Now only if I could start fighting the fights that I want to fight instead of this one...



This was shaping up to be a hectic and busy day before it started. We have landscapers coming this morning to begin a total re-landscape of our backyard. We are thrilled to have it done, but have just a little reason to be a bit concerned about how smoothly things might go. Susan has a busy day with the girls *and* is scrambling to prepare to leave on a trip with them very early tomorrow morning. I've got too much on my plate and we are in our most critical crunch time of any project. Lauren woke up screaming and cranky. Julia broke down and sobbed because we told her Susan can't sit next to her on the airplane at takeoff (the three of them are flying on a small jet configured with two seats on either side of the aisle). She just sobbed but couldn't articulate what made her upset about that.

So that is how today was shaping up. Then I sat down a little early to work and my Outlook calendar decided it should remind me that it is one week until Nathan's birthday. Like I needed the reminder.



People talk about "the stages of grief". The most well-know model is probably that known as the Kubler-Ross model. I don't actually know too much about the model. I do know that labeling things as "stages" seems to imply an ordered progression through grief. That isn't at all what it is really like, of course. I can identify with some of the things labeled as stages, but there is no progression. And, for me at least, I jump all over the place and revisit many "places" I have already been.
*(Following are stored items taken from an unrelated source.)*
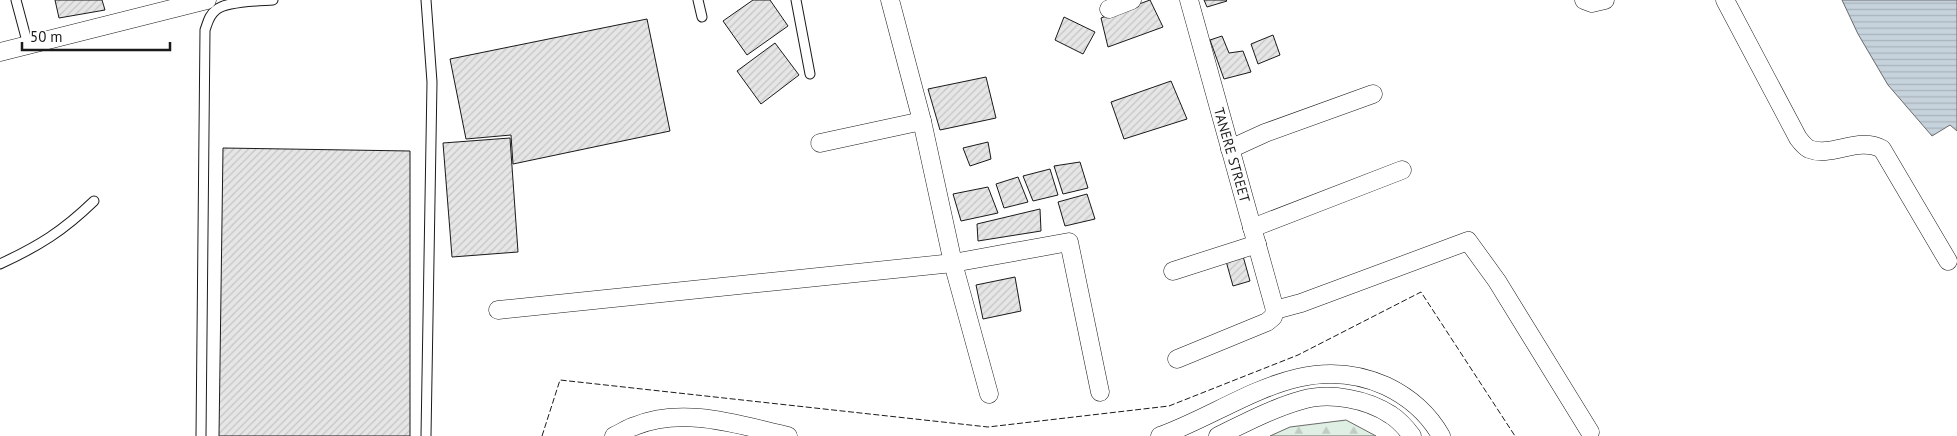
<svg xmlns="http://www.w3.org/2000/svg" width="1957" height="436" font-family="'PT Sans',sans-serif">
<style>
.forest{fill:url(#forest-firs);stroke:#6a6a6a}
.water{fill:url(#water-rules);stroke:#6a6a6a}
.building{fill:url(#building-hatch);stroke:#1a1a1a}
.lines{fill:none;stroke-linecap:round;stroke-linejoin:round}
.lane-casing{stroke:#1a1a1a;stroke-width:11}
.street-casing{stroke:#1a1a1a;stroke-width:19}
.lane{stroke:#fff;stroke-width:9}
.street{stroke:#fff;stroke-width:18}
.fence{stroke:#1a1a1a;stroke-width:1;stroke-dasharray:6 2.5;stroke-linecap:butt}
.labels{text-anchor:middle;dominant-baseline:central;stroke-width:4;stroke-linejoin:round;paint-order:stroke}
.street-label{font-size:14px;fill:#1a1a1a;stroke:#fff}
</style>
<defs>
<pattern id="forest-firs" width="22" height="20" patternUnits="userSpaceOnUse" patternTransform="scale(1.25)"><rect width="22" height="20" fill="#e0efe3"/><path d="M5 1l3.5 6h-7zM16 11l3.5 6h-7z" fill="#c0ccc2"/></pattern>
<pattern id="water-rules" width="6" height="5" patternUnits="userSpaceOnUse" patternTransform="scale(1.25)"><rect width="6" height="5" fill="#c6d2dc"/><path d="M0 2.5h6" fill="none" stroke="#aab4bc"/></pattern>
<pattern id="building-hatch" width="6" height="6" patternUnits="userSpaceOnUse" patternTransform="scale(1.25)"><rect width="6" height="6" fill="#e6e6e6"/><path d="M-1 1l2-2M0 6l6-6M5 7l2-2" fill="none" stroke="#c5c5c5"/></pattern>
</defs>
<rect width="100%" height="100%" fill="#fff"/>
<path class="forest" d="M1346,420L1376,436H1270L1290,427Z"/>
<path class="water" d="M1842,0H1957V131L1950,125L1932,136L1888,85L1858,34Z"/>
<g class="building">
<path d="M55,0H102L105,10L59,18Z"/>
<path d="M753,0H770L788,26L747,55L723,21Z"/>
<path d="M1150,0L1163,27L1108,47L1101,18Z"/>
<path d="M1204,0H1226L1227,1L1207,7Z"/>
<path d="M1064,17L1095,32L1083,54L1055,40Z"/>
<path d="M647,19L670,131L513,164L511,135L466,139L450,59Z"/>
<path d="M1273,35L1280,55L1258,64L1251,44Z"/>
<path d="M1222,36L1229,53L1243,51L1251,72L1224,79L1210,40Z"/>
<path d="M775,43L799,75L761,104L737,71Z"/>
<path d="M986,77L996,118L940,130L928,89Z"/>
<path d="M1171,81L1187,119L1124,139L1111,102Z"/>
<path d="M510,138L518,252L452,257L443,143Z"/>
<path d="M988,142L991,159L970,166L963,148Z"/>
<path d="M223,148L410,151V436H219Z"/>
<path d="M1080,162L1088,188L1063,194L1054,166Z"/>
<path d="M1050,169L1058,195L1033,201L1023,176Z"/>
<path d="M1018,177L1028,202L1004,208L996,184Z"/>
<path d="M988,187L998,213L961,221L953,194Z"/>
<path d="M1087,194L1095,219L1065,226L1058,202Z"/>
<path d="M1040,209L1041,231L978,241L977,224Z"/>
<path d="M1243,256L1250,281L1233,286L1226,261Z"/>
<path d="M1015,277L1021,311L983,319L976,285Z"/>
</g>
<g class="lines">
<defs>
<g id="lane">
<path d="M16,0L28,45"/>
<path d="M426,0L432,82L426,436"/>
<path d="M698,0L702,17"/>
<path d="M796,0L810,74"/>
<path d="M0,264C39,246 63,231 94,201"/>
<path d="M201,436L205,30C208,22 209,15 216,10C226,1 259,1 273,0"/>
</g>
<g id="street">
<path d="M890,0L922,121L953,263L989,394"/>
<path d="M1189,0L1275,310"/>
<path d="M1584,0L1592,3L1605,0"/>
<path d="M1725,0L1798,138C1801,142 1805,147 1809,149C1832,158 1858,136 1882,149L1948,261"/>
<path d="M1109,9L1132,0"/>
<path d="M0,52L207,0"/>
<path d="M820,143L922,121"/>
<path d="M1230,149L1265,133L1373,94"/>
<path d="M1252,228L1402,170"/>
<path d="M1173,271L1257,244"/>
<path d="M498,310L953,263L1069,242L1100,392"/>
<path d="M1275,310L1301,303L1468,241L1497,281L1590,432"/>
<path d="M1177,359L1267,322L1273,317L1275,310"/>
<path d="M614,436C621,433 628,428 635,426C684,406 739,425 788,436"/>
<path d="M1160,436C1235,409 1302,348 1386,386C1409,397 1428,413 1441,436"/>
<path d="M1218,436C1245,423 1273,408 1302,400C1330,392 1367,399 1391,415C1399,420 1406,428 1412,436"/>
</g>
</defs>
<use href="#lane" class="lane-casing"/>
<use href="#street" class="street-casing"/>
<use href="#lane" class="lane"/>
<use href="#street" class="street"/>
<path class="fence" d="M542,436L560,380L988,427L1169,406L1298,355L1421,292L1515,436"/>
</g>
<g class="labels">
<g class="street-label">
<text transform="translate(1232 155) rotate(74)">TANERE STREET</text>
</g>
</g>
<path d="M22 42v8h148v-8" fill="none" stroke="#1a1a1a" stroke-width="2.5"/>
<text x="30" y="42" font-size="15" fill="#1a1a1a" stroke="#ffffff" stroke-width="4" paint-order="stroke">50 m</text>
</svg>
Currently I'm experiencing something that I can only explain as panic attacks. Most of the time there isn't anything specific I'm tense about. I'll just be going about my business and my heart will begin to race, my stomach will turn over like people describe as butterflies and I'll feel something like extreme tension that comes from stress. It is like nerves leading up to public speaking multiplied by 1000. Sometimes it just comes on out of nowhere, but when that is happening I can be sure that uncomfortable work situations or other interactions (with family or otherwise) will set it off. I felt this way for about 2 weeks last month and then it went away. Now it is back. And it sucks. Big time.